Mercury toxicity can be very difficult to diagnose due to nonspecific signs and symptoms and the variability of onset of the symptoms.  These can easily mimic several other disease processes affecting multiple systems including renal, gastrointestinal, nervous, and pulmonary.  Which is why it is imperative to obtain a complete, thorough history.  A differential diagnosis includes the following list.

Alzheimer disease, senile dementia, Parkinson disease, CVA, cerebellar tumor, metabolic encephalopathy, gastrointestinal bleed, acid or alkali ingestion, iron toxicity, arsenic toxicity, phosphorus toxicity, cerebral palsy, vertigo, amyotrophic lateral sclerosis, intrauterine hypoxia, brainstem gliomas, carbon monoxide poisoning, and alcohol or drug withdrawal.  

Prognosis

The prognosis for mercury exposure is highly variable but is dependant on the level of exposure. Significant exposures can lead to coma and death. Minor symptoms may resolve over time. Neurologic symptoms which can be delayed in the presentation may persist for decades. Fetus and children are highly susceptible and can lead to death, permanent neurologic deficits, or mental retardation.

Pearls and Other Issues

Mercury toxicity can be very difficult to identify with multisystem involvement.

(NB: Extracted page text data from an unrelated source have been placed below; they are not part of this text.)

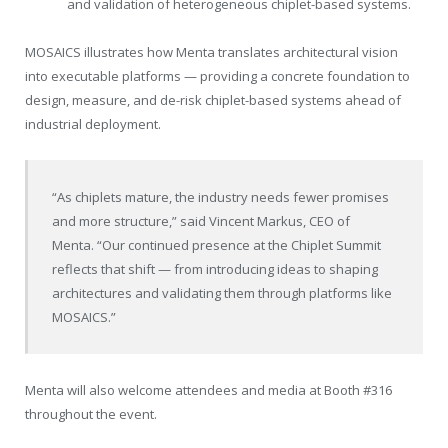
and validation of heterogeneous chiplet-based systems.
MOSAICS illustrates how Menta translates architectural vision
into executable platforms — providing a concrete foundation to
design, measure, and de-risk chiplet-based systems ahead of
industrial deployment.
“As chiplets mature, the industry needs fewer promises
and more structure,” said Vincent Markus, CEO of
Menta. “Our continued presence at the Chiplet Summit
reflects that shift — from introducing ideas to shaping
architectures and validating them through platforms like
MOSAICS.”
Menta will also welcome attendees and media at Booth #316
throughout the event.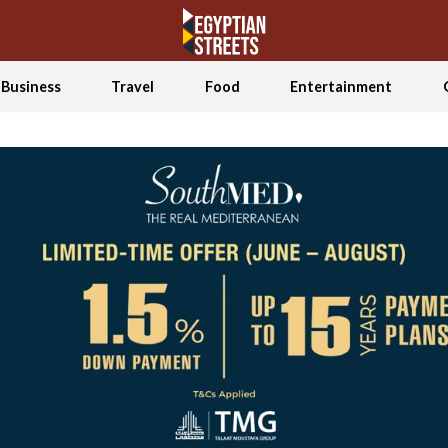
Business
Travel
Food
Entertainment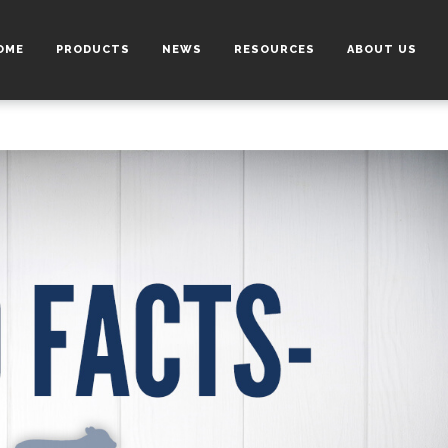
OME
PRODUCTS
NEWS
RESOURCES
ABOUT US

It is imperative to have a high index of suspicion and obtain a thorough history while always keeping in mind the complex of symptoms found in the toxidromes. Symptoms of mercury exposure and toxicity can easily be misdiagnosed as normal medical problems such as gastritis, GI bleeding, and respiratory distress. A keen awareness leading to early identification and treatment is critical due to the severe and potentially irreversible damage.